Above: The pristine headwaters of the Methow River in Washington, which are currently threatened by industrial-scale mining. Photo by Benjamin Drummond / Methow Headwaters Campaign. Aerial support by LightHawk.

“Being in a plane enables me to jump the tallest fence, cover long distances, and see what is hidden from most people,” he said. “Also, as terrestrial animals, the aerial view is inherently fascinating — who has not dreamed of flying?”

His goal is to stop the viewer and prompt a question.

“If the images were not beautiful and create a dissonance, they would not be effective,” he said.

LightHawk has flown J Henry 23 times since his first flight a decade ago. As an artist trying to show people their impact on the earth, he said LightHawk is essential in providing access and local knowledge.

“LightHawk is extremely valuable to the conservation community for a simple reason: people can’t understand something they can’t imagine,” he said. “If they can’t understand it, they can’t have a position on it. When a conservation group would make an argument for or against something, they must be able to show people what they are talking about. This is only possible if they can get to it and photograph it. Only LightHawk makes this possible.”

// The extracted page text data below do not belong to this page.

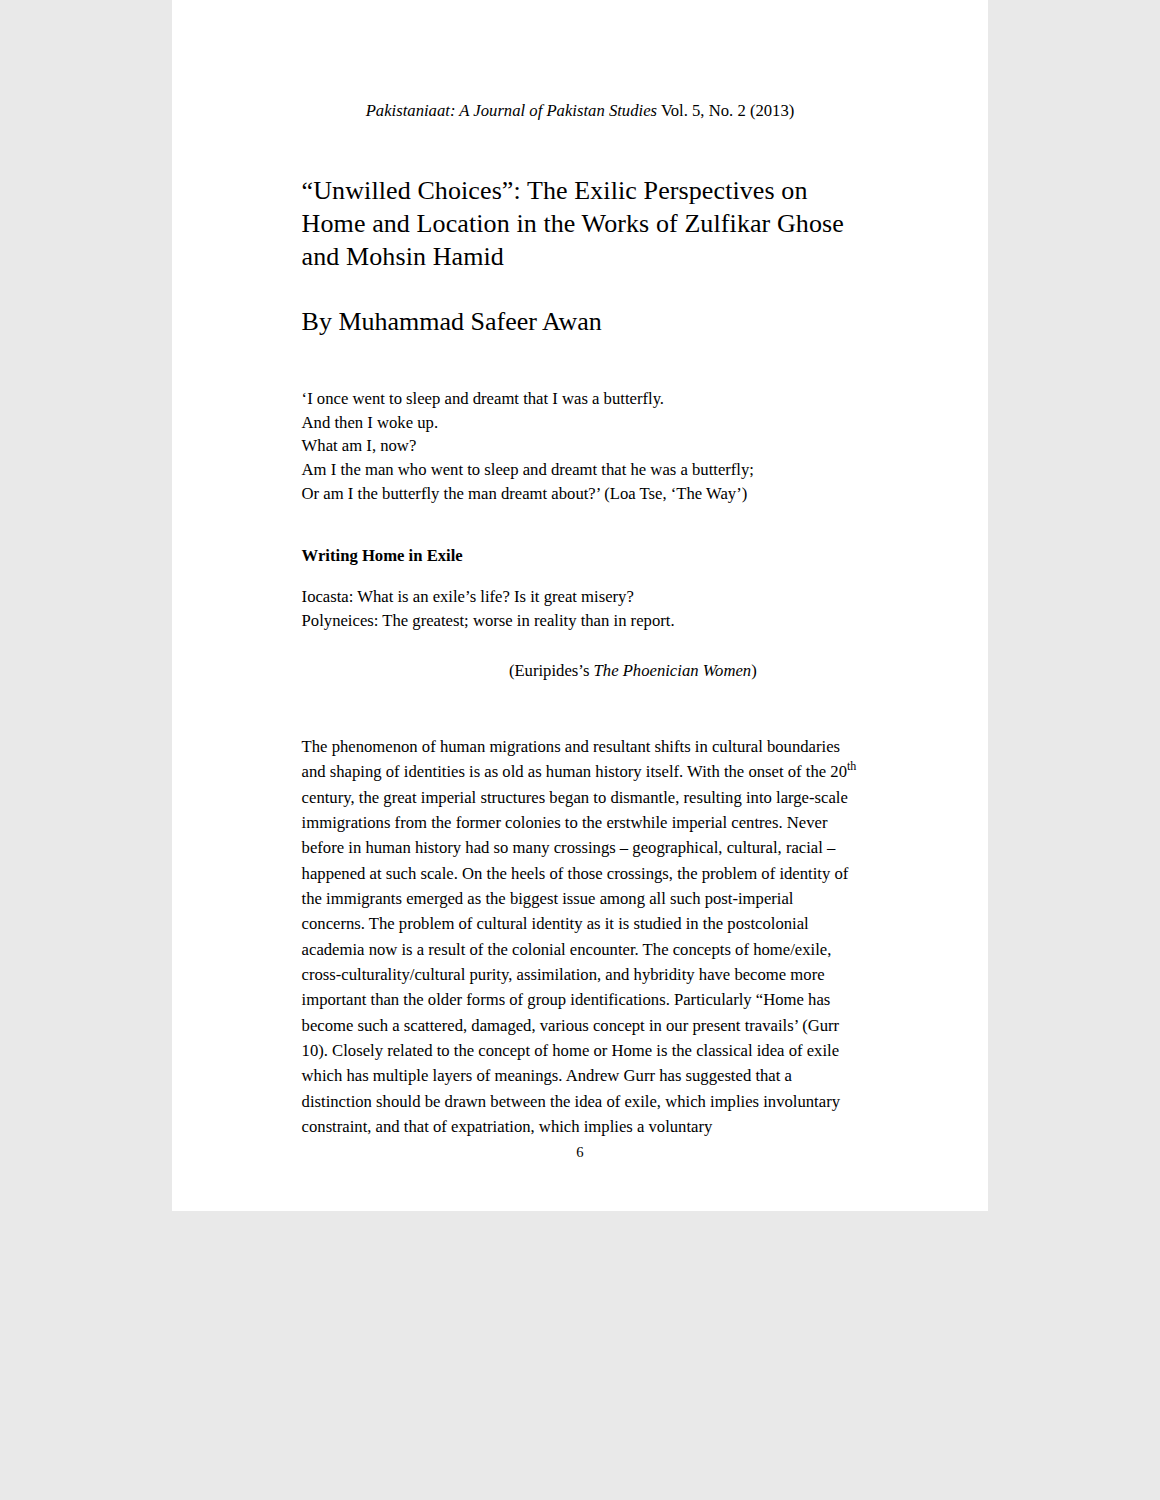Pakistaniaat: A Journal of Pakistan Studies Vol. 5, No. 2 (2013)
“Unwilled Choices”: The Exilic Perspectives on Home and Location in the Works of Zulfikar Ghose and Mohsin Hamid
By Muhammad Safeer Awan
‘I once went to sleep and dreamt that I was a butterfly. And then I woke up. What am I, now? Am I the man who went to sleep and dreamt that he was a butterfly; Or am I the butterfly the man dreamt about?’ (Loa Tse, ‘The Way’)
Writing Home in Exile
Iocasta: What is an exile’s life? Is it great misery? Polyneices: The greatest; worse in reality than in report.
(Euripides’s The Phoenician Women)
The phenomenon of human migrations and resultant shifts in cultural boundaries and shaping of identities is as old as human history itself. With the onset of the 20th century, the great imperial structures began to dismantle, resulting into large-scale immigrations from the former colonies to the erstwhile imperial centres. Never before in human history had so many crossings – geographical, cultural, racial – happened at such scale. On the heels of those crossings, the problem of identity of the immigrants emerged as the biggest issue among all such post-imperial concerns. The problem of cultural identity as it is studied in the postcolonial academia now is a result of the colonial encounter. The concepts of home/exile, cross-culturality/cultural purity, assimilation, and hybridity have become more important than the older forms of group identifications. Particularly “Home has become such a scattered, damaged, various concept in our present travails’ (Gurr 10). Closely related to the concept of home or Home is the classical idea of exile which has multiple layers of meanings. Andrew Gurr has suggested that a distinction should be drawn between the idea of exile, which implies involuntary constraint, and that of expatriation, which implies a voluntary
6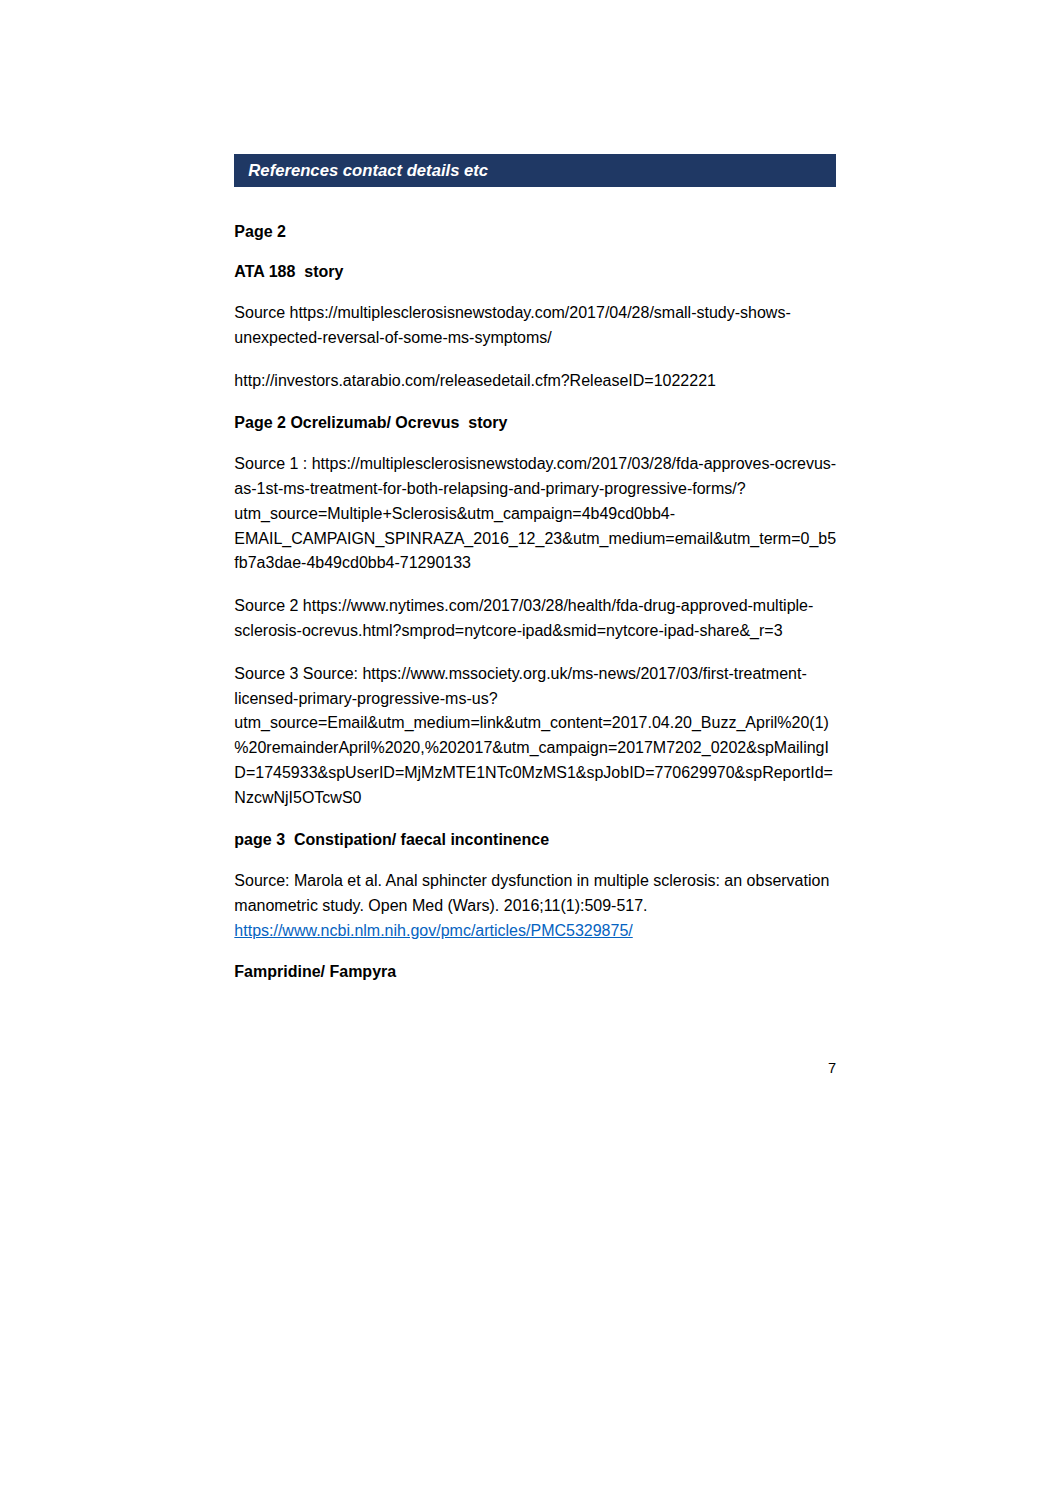References contact details etc
Page 2
ATA 188 story
Source https://multiplesclerosisnewstoday.com/2017/04/28/small-study-shows-unexpected-reversal-of-some-ms-symptoms/
http://investors.atarabio.com/releasedetail.cfm?ReleaseID=1022221
Page 2 Ocrelizumab/ Ocrevus story
Source 1 : https://multiplesclerosisnewstoday.com/2017/03/28/fda-approves-ocrevus-as-1st-ms-treatment-for-both-relapsing-and-primary-progressive-forms/?utm_source=Multiple+Sclerosis&utm_campaign=4b49cd0bb4-EMAIL_CAMPAIGN_SPINRAZA_2016_12_23&utm_medium=email&utm_term=0_b5fb7a3dae-4b49cd0bb4-71290133
Source 2 https://www.nytimes.com/2017/03/28/health/fda-drug-approved-multiple-sclerosis-ocrevus.html?smprod=nytcore-ipad&smid=nytcore-ipad-share&_r=3
Source 3 Source: https://www.mssociety.org.uk/ms-news/2017/03/first-treatment-licensed-primary-progressive-ms-us?utm_source=Email&utm_medium=link&utm_content=2017.04.20_Buzz_April%20(1)%20remainderApril%2020,%202017&utm_campaign=2017M7202_0202&spMailingID=1745933&spUserID=MjMzMTE1NTc0MzMS1&spJobID=770629970&spReportId=NzcwNjI5OTcwS0
page 3 Constipation/ faecal incontinence
Source: Marola et al. Anal sphincter dysfunction in multiple sclerosis: an observation manometric study. Open Med (Wars). 2016;11(1):509-517. https://www.ncbi.nlm.nih.gov/pmc/articles/PMC5329875/
Fampridine/ Fampyra
7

Aerial photo by LightHawk, waste impoundment at a copper smelter in Hurley, New Mexico

Waste impoundment at a copper smelter in Hurley, New Mexico. Photo by J Henry Fair. Aerial support by LightHawk

Featured photo at top: Little Blue Run Lake in Pennsylvania where 20 billion gallons of coal ash and smokestack scrubber waste has been dumped since 1975. The waste site was closed shortly after this image was made. Photo by J Henry Fair. Aerial support by LightHawk

LightHawk has been a beneficiary on multiple occasions here at Foundation Beyond Belief, a testimony to their commitment to scientific answers using innovative solutions. Our introduction to Lighthawk was in Q1 2013 when they received $7760.  They were chosen as our first consecutive donation project and received $9100 in Q1 2016, and $9050 in Q1 2017.  They have also worked in collaboration with two of our other beneficiaries- SkyTruth, the Q2 2017 Natural World beneficiary, and Colorado Wildfires Recovery, a Disaster Recovery Drive in 2012.